Der Kanzler erklärt sich: «Kein Wechsel in Israel-Politik»
Autor: Theresa Münch, dpa
, Sonntag, 10. August 2025
Die humanitäre Situation im Gazastreifen wird immer katastrophaler. Merz wird für den Teilstopp von Rüstungsexporten nach Israel heftig kritisiert. Jetzt geht der Kanzler in die Offensive.

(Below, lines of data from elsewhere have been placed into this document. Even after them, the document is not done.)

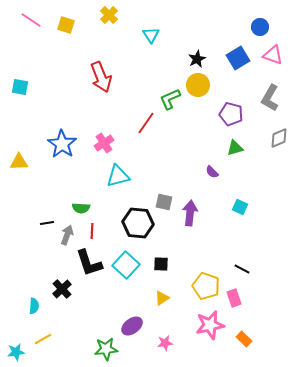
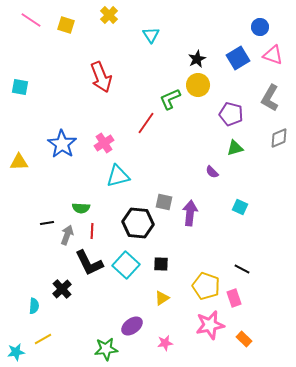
black L-shape at (89, 263): rotated 8 degrees counterclockwise
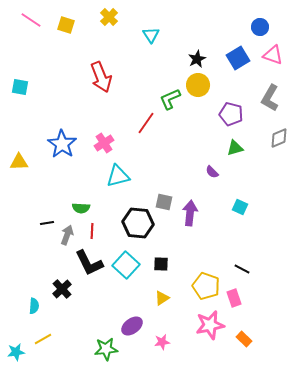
yellow cross at (109, 15): moved 2 px down
pink star at (165, 343): moved 3 px left, 1 px up
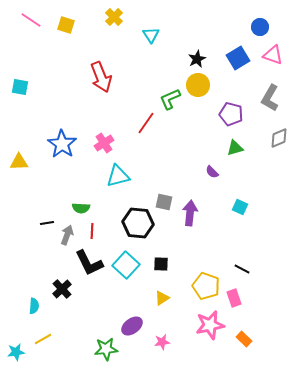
yellow cross at (109, 17): moved 5 px right
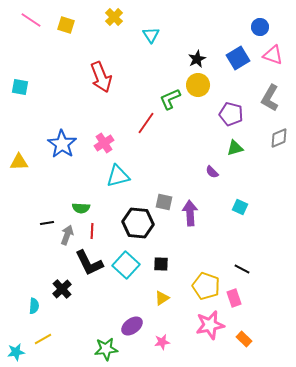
purple arrow at (190, 213): rotated 10 degrees counterclockwise
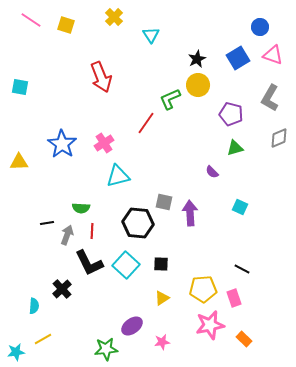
yellow pentagon at (206, 286): moved 3 px left, 3 px down; rotated 24 degrees counterclockwise
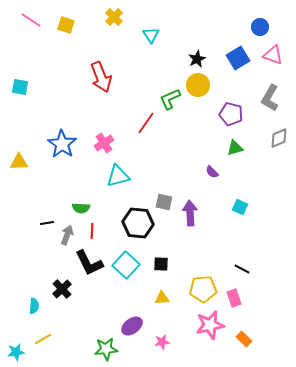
yellow triangle at (162, 298): rotated 28 degrees clockwise
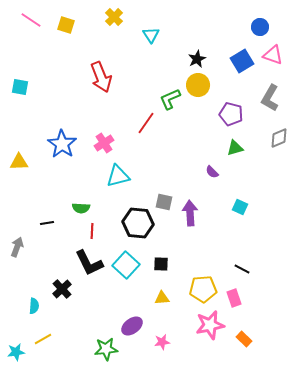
blue square at (238, 58): moved 4 px right, 3 px down
gray arrow at (67, 235): moved 50 px left, 12 px down
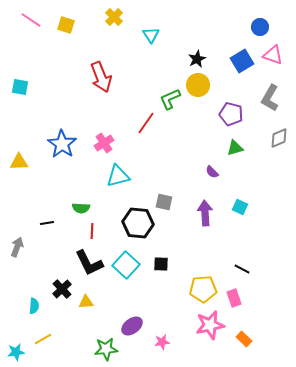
purple arrow at (190, 213): moved 15 px right
yellow triangle at (162, 298): moved 76 px left, 4 px down
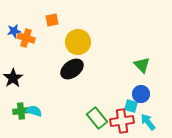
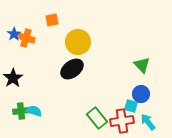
blue star: moved 3 px down; rotated 24 degrees counterclockwise
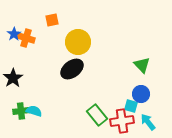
green rectangle: moved 3 px up
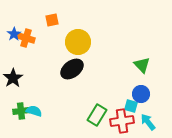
green rectangle: rotated 70 degrees clockwise
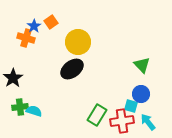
orange square: moved 1 px left, 2 px down; rotated 24 degrees counterclockwise
blue star: moved 20 px right, 8 px up
green cross: moved 1 px left, 4 px up
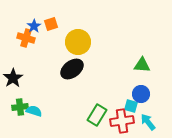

Schadensbegrenzung durch den Bundeskanzler höchst persönlich: Friedrich Merz hat öffentlich seine Israel-Politik erklärt und den in eigenen Reihen heftig umstrittenen Teilstopp von Rüstungsexporten verteidigt. «Die Grundsätze der deutschen Israel-Politik sind unverändert», betonte der CDU-Chef in einem Interview der ARD-«Tagesthemen». «Wir werden diesem Land auch weiter helfen, sich zu verteidigen.» Aber die Bundesregierung könne nicht Waffen liefern in einen Konflikt, der Hunderttausende zivile Opfer fordern könnte.
Elf Sätze - heftige Reaktionen
Für Merz ist es eine Flucht nach vorn - denn er war in den vergangenen Tagen in der eigenen Partei, in der Schwesterpartei CSU und auch in der Öffentlichkeit immer stärker unter Druck geraten. Der Auslöser: Elf Sätze, am Freitagmittag veröffentlicht. Die schwarz-rote Bundesregierung werde bis auf weiteres keine Exporte von Rüstungsgütern mehr genehmigen, die im Gazastreifen zum Einsatz kommen könnten, erklärte Merz.
Der Kanzler begründete seine Entscheidung mit der israelischen Ankündigung, den Militäreinsatz in der Region ausweiten und die Stadt Gaza einnehmen zu wollen. Welche Rüstungsgüter genau nun nicht mehr geliefert werden sollen - und welche Auswirkungen das überhaupt in Israel haben könnte, blieb offen.
Vizekanzler Lars Klingbeil (SPD) signalisierte sofort öffentlich seine Unterstützung. Aus der CSU und Teilen von Merz eigener Partei dagegen kam heftige Entrüstung: Mehrere Unionsabgeordnete sprachen von einem schweren Fehler. Außenpolitiker Roderich Kiesewetter schrieb auf X: «Die Glaubwürdigkeit unserer Staatsräson bemisst sich gerade an der Sicherheitskooperation und der Zusage, jüdisches Leben und den Staat Israel zu schützen.»
Die CSU beklagte, sie sei an der Entscheidung nicht beteiligt gewesen und halte sie für bedenklich. CSU-Landesgruppenchef Alexander Hoffmann kritisierte: «Das wäre eine Abkehr von Jahrzehnten außenpolitischer Kontinuität gegenüber Israel und als solche zumindest erklärungsbedürftig.» Er kündigte an: «Wir werden dazu interne Gespräche in der Koalition führen.» Auch wenn sich Parteichef Markus Söder nicht offiziell äußert - so klar stellt sich die Schwesterpartei nur selten gegen den Kanzler.
In der Unionsfraktion im Bundestag zog man zudem die nächste Eskalationsstufe und vereinbarte eine Videoschalte der Außenpolitiker mit Merz' außenpolitischem Berater Günter Sautter.
Merz: Eine Freundschaft muss das aushalten
Noch vor dieser Aussprache suchte Merz nun selbst die Öffentlichkeit. Fernseh-Interviews des Kanzlers sind durchaus selten - zumal in der politischen Sommerpause. Das zeigt, die wichtig man die Auseinandersetzung im Kanzleramt nimmt.